Work required — The answer must be the full data, restated word for word, with no pictures in it.

Records supplied: Begin

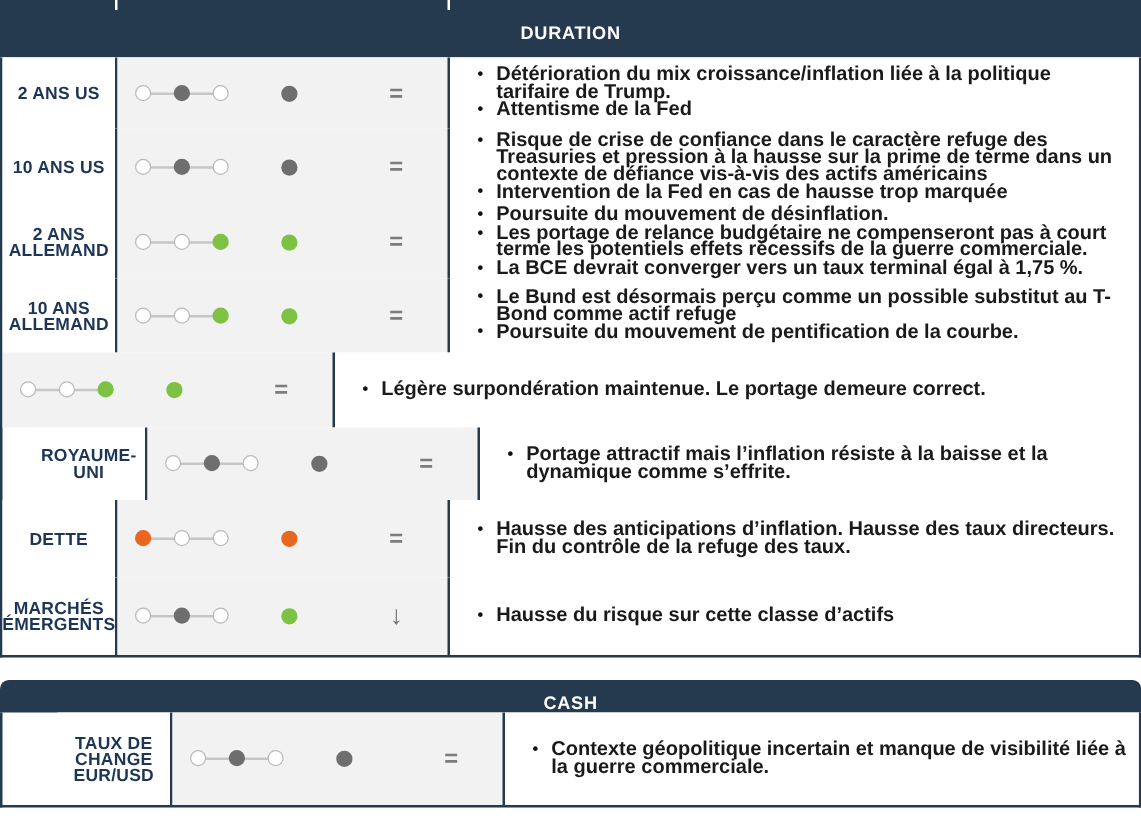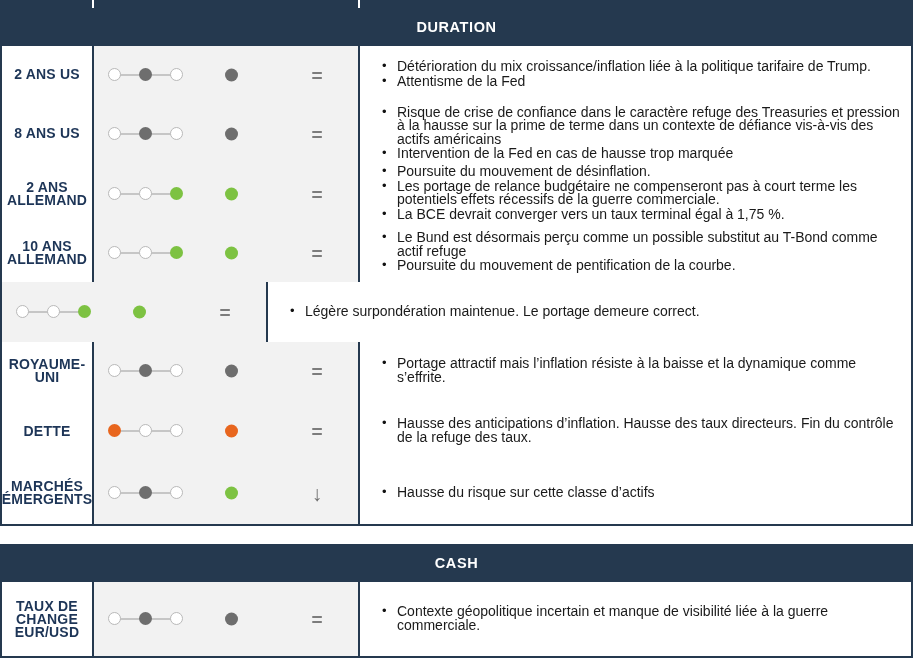--- a/index.html
+++ b/index.html
@@ -65,21 +65,21 @@
            width:13px;height:13px;border-radius:50%;}
   .trend{position:absolute;left:205px;top:50%;transform:translateY(-50%);
          width:36px;text-align:center;color:#7c7c7c;
          font-size:19px;line-height:19px;font-weight:bold;}
   .trend.arrow{font-size:21px;color:#6e6e6e;font-weight:normal;}
 
   
   ul.bullets{margin:0;padding:0;list-style:none;}
   ul.bullets li{
     position:relative;padding-left:15px;margin:0 0 1px 0;
-    color:#1a1a1a;font-size:14px;line-height:13.5px;
+    color:#1a1a1a;font-size:16px;line-height:13.5px;font-weight:bold;
   }
   ul.bullets li:before{
     content:"\2022";position:absolute;left:0;top:-1px;
     color:#111;font-size:13px;line-height:13.5px;
   }
   .mid{display:flex;flex-direction:column;justify-content:center;height:100%;}
 </style>
 </head>
 <body>
 
@@ -113,21 +113,21 @@
           <div class="mid">
             <ul class="bullets">
               <li>Détérioration du mix croissance/inflation liée à la politique tarifaire de Trump.</li>
               <li>Attentisme de la Fed</li>
             </ul>
           </div>
         </div>
       </div>
       <div class="row" style="height: 61px;">
         <div class="c-label">
-          <span>8 ANS US</span>
+          <span>10 ANS US</span>
         </div>
         <div class="c-dots">
           <div class="scale">
             <div class="bar"></div>
             <div class="pt p0"></div>
             <div class="pt p1 on" style="background: rgb(110, 110, 110);"></div>
             <div class="pt p2"></div>
           </div>
           <div class="summary" style="background: rgb(110, 110, 110);"></div>
           <div class="trend">=</div>
@@ -200,21 +200,21 @@
           <div class="trend">=</div>
         </div>
         <div class="c-text">
           <div class="mid">
             <ul class="bullets">
               <li>Légère surpondération maintenue.  Le portage demeure correct.</li>
             </ul>
           </div>
         </div>
       </div>
-      <div class="row" style="height: 58px;">
+      <div class="row" style="height: 58px; padding-left: 24px;">
         <div class="c-label">
           <span>ROYAUME-UNI</span>
         </div>
         <div class="c-dots">
           <div class="scale">
             <div class="bar"></div>
             <div class="pt p0"></div>
             <div class="pt p1 on" style="background: rgb(110, 110, 110);"></div>
             <div class="pt p2"></div>
           </div>
@@ -268,25 +268,25 @@
         <div class="c-text">
           <div class="mid">
             <ul class="bullets">
               <li>Hausse du risque sur cette classe d’actifs</li>
             </ul>
           </div>
         </div>
       </div>
     </div>
 
-  <div class="band" id="band-cash" style="top:544px;height:38px;">
+  <div class="band" id="band-cash" style="top:544px;height:38px;border-radius:7px;">
     <span>CASH</span>
   </div>
 
-  <div class="block" id="block-cash" style="top:582px;">
+  <div class="block" id="block-cash" style="top:570px;padding-left:44px;">
       <div class="row" style="height: 74px;">
         <div class="c-label">
           <span>TAUX DE CHANGE EUR/USD</span>
         </div>
         <div class="c-dots">
           <div class="scale">
             <div class="bar"></div>
             <div class="pt p0"></div>
             <div class="pt p1 on" style="background: rgb(110, 110, 110);"></div>
             <div class="pt p2"></div>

Records supplied: End

Written response —
--- a/index.html
+++ b/index.html
@@ -65,21 +65,21 @@
            width:13px;height:13px;border-radius:50%;}
   .trend{position:absolute;left:205px;top:50%;transform:translateY(-50%);
          width:36px;text-align:center;color:#7c7c7c;
          font-size:19px;line-height:19px;font-weight:bold;}
   .trend.arrow{font-size:21px;color:#6e6e6e;font-weight:normal;}
 
   
   ul.bullets{margin:0;padding:0;list-style:none;}
   ul.bullets li{
     position:relative;padding-left:15px;margin:0 0 1px 0;
-    color:#1a1a1a;font-size:14px;line-height:13.5px;
+    color:#1a1a1a;font-size:16px;line-height:13.5px;font-weight:bold;
   }
   ul.bullets li:before{
     content:"\2022";position:absolute;left:0;top:-1px;
     color:#111;font-size:13px;line-height:13.5px;
   }
   .mid{display:flex;flex-direction:column;justify-content:center;height:100%;}
 </style>
 </head>
 <body>
 
@@ -113,21 +113,21 @@
           <div class="mid">
             <ul class="bullets">
               <li>Détérioration du mix croissance/inflation liée à la politique tarifaire de Trump.</li>
               <li>Attentisme de la Fed</li>
             </ul>
           </div>
         </div>
       </div>
       <div class="row" style="height: 61px;">
         <div class="c-label">
-          <span>8 ANS US</span>
+          <span>10 ANS US</span>
         </div>
         <div class="c-dots">
           <div class="scale">
             <div class="bar"></div>
             <div class="pt p0"></div>
             <div class="pt p1 on" style="background: rgb(110, 110, 110);"></div>
             <div class="pt p2"></div>
           </div>
           <div class="summary" style="background: rgb(110, 110, 110);"></div>
           <div class="trend">=</div>
@@ -200,21 +200,21 @@
           <div class="trend">=</div>
         </div>
         <div class="c-text">
           <div class="mid">
             <ul class="bullets">
               <li>Légère surpondération maintenue.  Le portage demeure correct.</li>
             </ul>
           </div>
         </div>
       </div>
-      <div class="row" style="height: 58px;">
+      <div class="row" style="height: 58px; padding-left: 24px;">
         <div class="c-label">
           <span>ROYAUME-UNI</span>
         </div>
         <div class="c-dots">
           <div class="scale">
             <div class="bar"></div>
             <div class="pt p0"></div>
             <div class="pt p1 on" style="background: rgb(110, 110, 110);"></div>
             <div class="pt p2"></div>
           </div>
@@ -268,25 +268,25 @@
         <div class="c-text">
           <div class="mid">
             <ul class="bullets">
               <li>Hausse du risque sur cette classe d’actifs</li>
             </ul>
           </div>
         </div>
       </div>
     </div>
 
-  <div class="band" id="band-cash" style="top:544px;height:38px;">
+  <div class="band" id="band-cash" style="top:544px;height:38px;border-radius:7px;">
     <span>CASH</span>
   </div>
 
-  <div class="block" id="block-cash" style="top:582px;">
+  <div class="block" id="block-cash" style="top:570px;padding-left:44px;">
       <div class="row" style="height: 74px;">
         <div class="c-label">
           <span>TAUX DE CHANGE EUR/USD</span>
         </div>
         <div class="c-dots">
           <div class="scale">
             <div class="bar"></div>
             <div class="pt p0"></div>
             <div class="pt p1 on" style="background: rgb(110, 110, 110);"></div>
             <div class="pt p2"></div>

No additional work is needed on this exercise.